Ahmet- Ve sonra babam mesafeyi söylediğinde o mesafeyi o süreye böleceğim. Mesela 70 kilometreyi 1 saatte gittiyse 70’i 1 e böleceğim, hız 70 kilometre/saat çıkacak

AB- Evet, aynen. İşte buna ortalama hız diyoruz. Dikkat ettiysen baban bazen hızlı gitti, bazen yavaş gitti ve bazen de durdu. Bulduğun hız ne en hızlı gittiği zamanki hızı kadar çok, ne de en yavaş gittiği zamanki hızı kadar azdır. Arada bir yerde, ortalama bir hızdır.

Ahmet- Peki ışık hızı ne kadar? Onun ortalama hızı var mı?

AB- Çok güzel soru. Aslında senin sorduğun soruyu ve yaptığın şekilde ölçümleri bir çok bilim insanı yaptı. Bunlardan en meşhuru Galileo idi. Galileo aynı zamanda hareket etmenin nasıl olduğu ile de alakalıydı ve hareketin göreli olduğunu ilk o keşfetti biliyor musun?

Ahmet- Hareketin göreli olması mı? Nasıl yani? Hareket etmek hareket etmektir, göreli olmak ta ne demek?

AB- Aynı türkçe’deki “göre” kelimesi gibi. Bak şimdi, arabada olduğunu düşün ama arabanın bütün camları siyah ve arabada hiç titreme hissetmiyorsun. Dışarıya bakamıyorsun, yoldaki tireşimleri hissedemiyorsun. Bu durumda hareket edip etmediğini söyleyebilir misin?

Ahmet- Arabanın kadranına bakarım.

AB- Zekice, ama onu da göremediğini düşün? Hareket ettiğini nasıl söyleyebilirsin?

Ahmet- O zaman söyleyemem.

AB- Evet. Hareket edip etmediğini anlayamazsın. Peki, bir soru daha, babanın hızı sana göre nasıl? Baban hareket ediyor mu, yoksa sabit mi?

Ahmet- Nasıl yani? Ben onu sabit görüyorum.

AB- Çok güzel, şimdi aynı arabada olduğunuzu ama bu sefer camlar açık ve hareket ettiğini anlayabiliyorsun. Bu durumda baban hareketli mi sabit mi?

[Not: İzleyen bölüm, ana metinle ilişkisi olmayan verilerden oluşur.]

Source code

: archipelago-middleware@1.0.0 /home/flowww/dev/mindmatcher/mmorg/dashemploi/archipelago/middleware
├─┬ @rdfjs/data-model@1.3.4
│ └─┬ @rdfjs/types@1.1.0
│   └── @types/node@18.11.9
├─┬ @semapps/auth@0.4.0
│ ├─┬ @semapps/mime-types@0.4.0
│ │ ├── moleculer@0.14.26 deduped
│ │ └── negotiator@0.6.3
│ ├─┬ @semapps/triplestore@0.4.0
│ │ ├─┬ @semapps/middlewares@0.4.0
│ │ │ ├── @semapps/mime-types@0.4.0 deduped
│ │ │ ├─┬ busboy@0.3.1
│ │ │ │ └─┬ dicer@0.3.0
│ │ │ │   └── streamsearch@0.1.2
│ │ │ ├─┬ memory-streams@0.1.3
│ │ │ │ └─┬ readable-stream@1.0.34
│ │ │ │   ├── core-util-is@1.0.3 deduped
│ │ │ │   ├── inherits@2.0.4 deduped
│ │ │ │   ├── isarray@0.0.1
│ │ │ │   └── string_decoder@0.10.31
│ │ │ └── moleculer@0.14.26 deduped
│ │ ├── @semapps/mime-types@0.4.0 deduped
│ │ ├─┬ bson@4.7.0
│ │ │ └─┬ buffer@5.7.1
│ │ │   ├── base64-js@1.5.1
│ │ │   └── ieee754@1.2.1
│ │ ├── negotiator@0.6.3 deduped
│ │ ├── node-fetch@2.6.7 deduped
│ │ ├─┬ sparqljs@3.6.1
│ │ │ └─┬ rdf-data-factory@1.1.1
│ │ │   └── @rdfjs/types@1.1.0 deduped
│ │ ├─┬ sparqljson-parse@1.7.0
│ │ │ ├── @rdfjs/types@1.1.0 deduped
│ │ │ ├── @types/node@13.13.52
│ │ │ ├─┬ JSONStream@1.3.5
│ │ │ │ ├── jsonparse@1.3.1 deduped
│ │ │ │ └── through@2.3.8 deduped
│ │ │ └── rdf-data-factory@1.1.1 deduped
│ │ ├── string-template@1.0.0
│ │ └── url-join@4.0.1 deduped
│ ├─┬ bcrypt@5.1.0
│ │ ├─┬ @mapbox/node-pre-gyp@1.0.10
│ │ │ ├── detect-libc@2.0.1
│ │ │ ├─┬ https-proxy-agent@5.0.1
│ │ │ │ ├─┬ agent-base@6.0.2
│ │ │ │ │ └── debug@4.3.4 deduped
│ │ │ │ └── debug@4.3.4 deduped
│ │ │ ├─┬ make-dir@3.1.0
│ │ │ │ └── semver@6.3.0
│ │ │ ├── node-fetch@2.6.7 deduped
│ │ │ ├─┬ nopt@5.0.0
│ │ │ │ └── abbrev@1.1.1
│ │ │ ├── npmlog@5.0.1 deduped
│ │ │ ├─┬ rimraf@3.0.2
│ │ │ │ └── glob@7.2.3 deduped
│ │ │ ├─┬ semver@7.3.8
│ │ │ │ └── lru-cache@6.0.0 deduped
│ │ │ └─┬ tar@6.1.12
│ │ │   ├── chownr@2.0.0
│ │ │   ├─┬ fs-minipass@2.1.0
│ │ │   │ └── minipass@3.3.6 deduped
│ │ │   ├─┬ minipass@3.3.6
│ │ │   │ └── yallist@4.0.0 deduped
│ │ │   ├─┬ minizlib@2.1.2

Ahmet- Hala aynı yerde duruyor, şöför koltuğunda hareketsiz oturuyor.

AB- Yani “sana göre” baban hareketsiz. Peki şimdi annenin kaldırımda olduğunu ve sizin arabayı gördüğünü düşünelim. Annen sizin arabanın hareket ettiğini görüyor. Şimdi, aynı soruyu ona sorsak baban için “hareketsiz” mi der yoksa hareketli mi?

Ahmet- Elbette hareket ediyor der, çünkü babam arabanın içinde ve ona göre uzaklaşıyor

AB- İşte, anahtar kelime bu Ahmet. “göre”. Sana gore baban hareket etmiyor ama annene gore hareket ediyor. Işte bunu ilk anlayan ve bilimsel olarak ortaya koyan Galileo idi ve buna “hareketin göreliliği” dedi. Mesela, karşıdan gelen arabalar daima olduğundan hızlı gözükür sana çünkü sen de ona yaklaşıyorsundur aynı anda ve ikinizin hızları toplanır. Ama yanında aynı hızda hareket eden bir araba sana gore hareketsiz gibidir, çünkü ikinizin hızlar birbirinden çıkarılır!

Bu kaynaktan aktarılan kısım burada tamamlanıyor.